In your first creative assignment (due 10/3), you will develop two unique print advertisements for your client. These advertisements should not be variations on a theme that already exists. Your advertisements should represent a new creative direction for the client or they should fix problems that you have identified in existing print advertisements for products in that category.
Before class on Monday, September 26, you should have selected your client/product and recorded this information in the shared Google document. Once you have landed on a client/product, you should research existing print advertisements that fall within this category. Before the end of the day on Wednesday, September 28, you will write a short blog posts that summarizes key findings from your research.
With the help of print magazines, Google/Bing image search, and applications like “Texture” (known as “Netflix for magazines”), you should skim at least a dozen advertisements that fall within this category. (Don’t worry, you don’t need to write about all of these advertisements.) When you see particularly interesting or relevant advertisements, save the image, take a screenshot, or take a photo with your phone. Please note that you can cast a wide net during this stage of the research process. For example, if you have decided to do something related to Nike footwear, you might examine all types of advertisements in the athletic footwear category.
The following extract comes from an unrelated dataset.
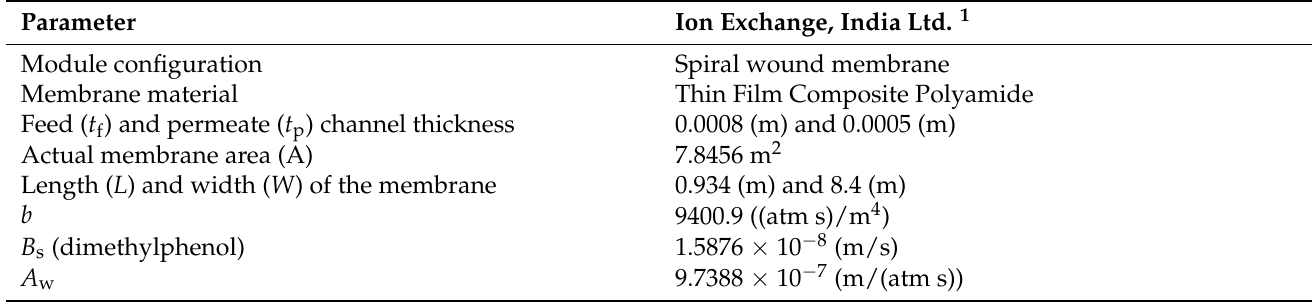
Table 1. Membrane characteristics, dimensions, and transport parameters [33].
As you skim these advertisements, take notes on what they have in common with one another as well as how they are different from one another. Pay particular attention to graphic design considerations, keeping in mind ideas introduced in lecture and in the White Space chapters. (You might also appreciate Steven Bradley’s series on gestalt design principles in Smashing Magazine.) Select three print advertisements that you will choose to reference in your blog post.
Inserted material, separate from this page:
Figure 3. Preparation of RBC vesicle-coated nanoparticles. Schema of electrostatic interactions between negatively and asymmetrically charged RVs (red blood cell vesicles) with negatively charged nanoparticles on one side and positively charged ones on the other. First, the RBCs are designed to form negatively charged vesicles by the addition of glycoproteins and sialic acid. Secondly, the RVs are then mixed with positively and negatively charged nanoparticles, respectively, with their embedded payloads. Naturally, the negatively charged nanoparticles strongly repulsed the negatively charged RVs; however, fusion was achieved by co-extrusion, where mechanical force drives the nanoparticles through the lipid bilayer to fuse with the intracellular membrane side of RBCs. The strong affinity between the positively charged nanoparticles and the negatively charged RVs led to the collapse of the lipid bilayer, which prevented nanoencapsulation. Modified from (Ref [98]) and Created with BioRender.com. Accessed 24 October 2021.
In approximately four paragraphs, summarize the most interesting things you discovered. In particular, your blog posting should address the questions listed below. You don’t need to answer each question one at a time, but you should be sure that your post hits all of these issues. Please do not use first-person in this posting.
- What adjectives might you use to describe the dominant mood in these print advertisements?
- Who do you perceive as the typical target audience for these advertisements?
- What do you notice in terms of the use of type? Do these advertisements tend to use serif typefaces, sans-serif typefaces, or a mixture of the two? If it is a mixture of the two styles, does there seem to be a difference in which style is used for which purpose?
- What do you notice in terms of the colors that are used in the advertisements?
- What do you notice in terms of white space and layout? (Remember that white space is not always created with the color white.) How do these advertisements focus the viewer’s attention?
- What problems do you notice with these advertisements? These might be problems related to graphic design, they might be problems related to the advertisements’ messaging, or they might be problems with the overall creative concept?
- What behavior or attitude is each of these sample advertisements attempting to provoke? Are they simply attempting to build the product brand? Are they specifically telling people to buy the shoe? Are they sharing information with the consumer about a new product category?
Please be sure to include the three print advertisements as right-aligned images in your blog posting. These images should also have a caption (e.g. “Figure 1. Sample advertisement for Apple Macbook Pro from the May 2016 issue of Wired Magazine“). I realize that the formatting can be a pain with the new version of WordPress, so please do not fret too much. It is probably easiest if you upload a large version of the image and then tell WordPress to make the image “small” and right-aligned. If the reader wants to see a larger image, they can click on the image to view it in their browser.
You can also reuse much of this analysis in the strategic document that you turn in along with your print advertisements on Monday (10/3). This is not considered “cheating” or “plagiarizing your own writing,” but (a) you will need to proofread and revise thoroughly before turning in the strategic document, and (b) you might need to modify some of your analysis in the strategic document based on your creative decisions.